- _Passage shown_:
===
Today, December 10, marks International Human Rights Day, a day dedicated to raising awareness and promoting the respect and protection of the human rights of all people, regardless of their race, religion, gender, nationality, or any other status. The day also commemorates the adoption of the Universal Declaration of Human Rights (UDHR) by the United Nations General Assembly in 1948, which is considered the most influential document on human rights in history.
The UDHR was drafted in the aftermath of the Second World War, which had witnessed unprecedented atrocities and violations of human dignity and rights. The UDHR aimed to establish a common standard of human rights for all people and nations and to foster a culture of peace and cooperation among them. The UDHR consists of 30 articles that outline the civil, political, economic, social, and cultural rights that are inherent to all human beings, such as the right to life, liberty, equality, justice, education, health, work, and participation.
International Human Rights Day is an opportunity to celebrate the achievements and progress made in the field of human rights, as well as to reflect on the challenges and gaps that remain. The day also calls for action and solidarity to uphold and defend the human rights of those who are most vulnerable and marginalized, such as women, children, minorities, refugees, indigenous peoples, and human rights defenders. The theme of this year’s International Human Rights Day is “Recover Better – Stand Up for Human Rights”, which emphasizes the need to ensure that human rights are at the center of the recovery efforts from the COVID-19 pandemic, which has exacerbated the existing inequalities and discrimination in the world.
In India, the protection and promotion of human rights are enshrined in the Constitution, which guarantees the fundamental rights of the citizens, such as the right to equality, freedom, of expression, religion, and constitutional remedies. The Constitution also provides for the directive principles of state policy, which aim to secure the social, economic, and cultural rights of the people, such as the right to education, health, livelihood, and environment. The Constitution also empowers the Parliament to enact laws to implement the human rights obligations of the country under international treaties and conventions.
===
- _Dataset records_:
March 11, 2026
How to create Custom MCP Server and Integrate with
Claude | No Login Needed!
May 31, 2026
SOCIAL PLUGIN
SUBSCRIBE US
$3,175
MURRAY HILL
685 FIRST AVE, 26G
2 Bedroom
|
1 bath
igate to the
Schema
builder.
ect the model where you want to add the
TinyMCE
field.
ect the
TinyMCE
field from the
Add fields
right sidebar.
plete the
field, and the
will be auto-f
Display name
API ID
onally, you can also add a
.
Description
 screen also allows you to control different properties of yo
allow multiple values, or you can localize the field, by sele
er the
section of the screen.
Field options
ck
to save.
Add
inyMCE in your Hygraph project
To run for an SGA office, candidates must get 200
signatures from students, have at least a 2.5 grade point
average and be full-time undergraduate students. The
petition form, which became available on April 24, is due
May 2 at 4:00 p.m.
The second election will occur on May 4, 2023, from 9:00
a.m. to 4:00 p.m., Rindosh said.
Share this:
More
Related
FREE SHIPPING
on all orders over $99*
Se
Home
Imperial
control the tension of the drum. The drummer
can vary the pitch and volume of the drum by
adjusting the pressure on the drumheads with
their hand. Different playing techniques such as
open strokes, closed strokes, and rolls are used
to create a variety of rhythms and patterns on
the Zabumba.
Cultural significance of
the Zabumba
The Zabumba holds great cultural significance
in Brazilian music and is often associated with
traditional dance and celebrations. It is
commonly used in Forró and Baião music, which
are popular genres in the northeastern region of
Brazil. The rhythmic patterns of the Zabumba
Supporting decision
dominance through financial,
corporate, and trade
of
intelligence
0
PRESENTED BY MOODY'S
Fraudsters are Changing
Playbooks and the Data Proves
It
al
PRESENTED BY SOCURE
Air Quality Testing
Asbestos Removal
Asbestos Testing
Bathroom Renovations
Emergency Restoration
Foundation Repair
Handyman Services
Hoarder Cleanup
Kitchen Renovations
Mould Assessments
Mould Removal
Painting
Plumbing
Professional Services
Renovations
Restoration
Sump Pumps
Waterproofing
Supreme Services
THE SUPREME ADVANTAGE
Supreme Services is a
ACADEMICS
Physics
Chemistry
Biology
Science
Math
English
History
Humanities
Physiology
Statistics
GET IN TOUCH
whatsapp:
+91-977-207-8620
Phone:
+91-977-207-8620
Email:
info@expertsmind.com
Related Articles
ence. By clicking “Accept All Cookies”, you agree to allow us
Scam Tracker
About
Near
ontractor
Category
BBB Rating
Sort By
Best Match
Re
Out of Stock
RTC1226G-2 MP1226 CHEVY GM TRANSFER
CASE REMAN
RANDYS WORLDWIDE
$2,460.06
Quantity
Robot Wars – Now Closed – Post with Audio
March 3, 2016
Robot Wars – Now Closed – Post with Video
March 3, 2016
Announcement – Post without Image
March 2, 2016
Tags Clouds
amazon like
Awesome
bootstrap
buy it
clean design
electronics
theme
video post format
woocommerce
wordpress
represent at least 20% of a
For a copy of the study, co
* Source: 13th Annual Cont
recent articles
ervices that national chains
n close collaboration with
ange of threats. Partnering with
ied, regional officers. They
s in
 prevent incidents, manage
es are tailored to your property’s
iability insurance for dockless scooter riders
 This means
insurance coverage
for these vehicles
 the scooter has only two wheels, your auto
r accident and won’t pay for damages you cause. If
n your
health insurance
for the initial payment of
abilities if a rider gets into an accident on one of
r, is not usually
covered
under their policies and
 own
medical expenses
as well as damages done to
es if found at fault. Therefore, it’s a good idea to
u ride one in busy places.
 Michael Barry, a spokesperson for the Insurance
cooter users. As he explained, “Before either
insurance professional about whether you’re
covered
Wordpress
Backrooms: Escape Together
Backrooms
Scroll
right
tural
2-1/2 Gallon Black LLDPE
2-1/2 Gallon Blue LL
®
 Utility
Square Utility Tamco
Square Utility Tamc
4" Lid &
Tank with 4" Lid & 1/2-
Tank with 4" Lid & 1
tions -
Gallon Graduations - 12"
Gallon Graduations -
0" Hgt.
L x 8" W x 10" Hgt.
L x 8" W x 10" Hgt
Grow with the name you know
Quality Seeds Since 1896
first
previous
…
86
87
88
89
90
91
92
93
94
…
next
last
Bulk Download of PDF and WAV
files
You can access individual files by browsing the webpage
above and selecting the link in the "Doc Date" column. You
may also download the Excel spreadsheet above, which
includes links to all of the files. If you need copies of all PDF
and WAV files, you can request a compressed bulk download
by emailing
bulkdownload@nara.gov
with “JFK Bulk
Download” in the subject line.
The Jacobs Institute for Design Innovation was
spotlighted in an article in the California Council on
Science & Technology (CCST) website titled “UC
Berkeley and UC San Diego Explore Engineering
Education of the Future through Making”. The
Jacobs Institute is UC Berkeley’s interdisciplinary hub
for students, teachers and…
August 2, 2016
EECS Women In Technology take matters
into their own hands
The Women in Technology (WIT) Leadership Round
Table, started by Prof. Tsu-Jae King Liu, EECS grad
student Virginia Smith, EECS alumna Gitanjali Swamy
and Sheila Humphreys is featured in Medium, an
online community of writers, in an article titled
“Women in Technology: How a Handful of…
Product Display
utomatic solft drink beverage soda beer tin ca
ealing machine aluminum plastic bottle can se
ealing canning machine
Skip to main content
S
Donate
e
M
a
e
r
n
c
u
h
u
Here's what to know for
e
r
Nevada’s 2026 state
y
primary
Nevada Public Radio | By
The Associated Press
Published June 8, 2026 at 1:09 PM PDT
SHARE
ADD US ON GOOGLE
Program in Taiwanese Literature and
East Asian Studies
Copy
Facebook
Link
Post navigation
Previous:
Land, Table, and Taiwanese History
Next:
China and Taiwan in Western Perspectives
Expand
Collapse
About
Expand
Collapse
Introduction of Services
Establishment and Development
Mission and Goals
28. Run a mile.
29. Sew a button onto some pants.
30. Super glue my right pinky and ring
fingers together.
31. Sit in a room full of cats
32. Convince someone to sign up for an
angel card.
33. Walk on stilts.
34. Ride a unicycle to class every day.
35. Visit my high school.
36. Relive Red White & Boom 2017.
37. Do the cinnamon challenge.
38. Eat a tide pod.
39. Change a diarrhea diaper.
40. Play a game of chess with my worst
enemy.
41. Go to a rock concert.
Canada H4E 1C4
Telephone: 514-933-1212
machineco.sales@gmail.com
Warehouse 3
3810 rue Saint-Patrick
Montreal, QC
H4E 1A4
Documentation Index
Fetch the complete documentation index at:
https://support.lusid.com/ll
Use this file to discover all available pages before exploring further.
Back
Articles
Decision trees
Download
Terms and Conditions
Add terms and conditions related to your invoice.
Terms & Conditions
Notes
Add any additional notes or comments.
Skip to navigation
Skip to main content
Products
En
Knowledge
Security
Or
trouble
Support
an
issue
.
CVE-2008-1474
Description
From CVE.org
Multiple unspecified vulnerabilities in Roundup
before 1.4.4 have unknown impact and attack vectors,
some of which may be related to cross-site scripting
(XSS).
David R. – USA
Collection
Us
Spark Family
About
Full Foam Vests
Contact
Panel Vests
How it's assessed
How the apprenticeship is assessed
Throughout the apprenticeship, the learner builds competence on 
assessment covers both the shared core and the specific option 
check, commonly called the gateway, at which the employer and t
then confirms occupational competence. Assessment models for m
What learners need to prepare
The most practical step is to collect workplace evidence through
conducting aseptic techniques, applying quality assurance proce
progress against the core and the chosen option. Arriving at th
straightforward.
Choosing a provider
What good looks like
===
- _Task instructions_:
(1) Could you reproduce the International Human Rights Day text word for word, between "The UDHR was" and "work, and participation.", inclusive?
(2) Can you pick up the International Human Rights Day text from where it ends and continue it?

- _Results by task_:
(1)
The UDHR was drafted in the aftermath of the Second World War, which had witnessed unprecedented atrocities and violations of human dignity and rights. The UDHR aimed to establish a common standard of human rights for all people and nations and to foster a culture of peace and cooperation among them. The UDHR consists of 30 articles that outline the civil, political, economic, social, and cultural rights that are inherent to all human beings, such as the right to life, liberty, equality, justice, education, health, work, and participation.

(2)
To ensure the effective enforcement and realization of human rights in India, the Parliament passed the Protection of Human Rights Act in 1993, which established the National Human Rights Commission (NHRC) and the State Human Rights Commissions (SHRCs). The NHRC and the SHRCs are statutory bodies that have the mandate to inquire into the complaints of human rights violations, to advise the government on human rights policies and measures, to review the existing laws and practices, to conduct research and awareness programs, and to cooperate with the civil society and the international community on human rights issues. The NHRC and the SHRCs deal with a wide range of human rights matters, such as custodial deaths, torture, extrajudicial killings, disappearances, communal violence, child rights, women’s rights, dalit rights, tribal rights, disability rights, migrant rights, HIV/AIDS, and environmental rights.
International Human Rights Day is a reminder of the universal and indivisible nature of human rights, and the responsibility of all stakeholders, including the government, the judiciary, the legislature, the media, the civil society, and the individuals, to respect, protect, and fulfill the human rights of all people. The day also urges us to stand up for our rights and the rights of others and to join the global movement for human rights, justice, and dignity.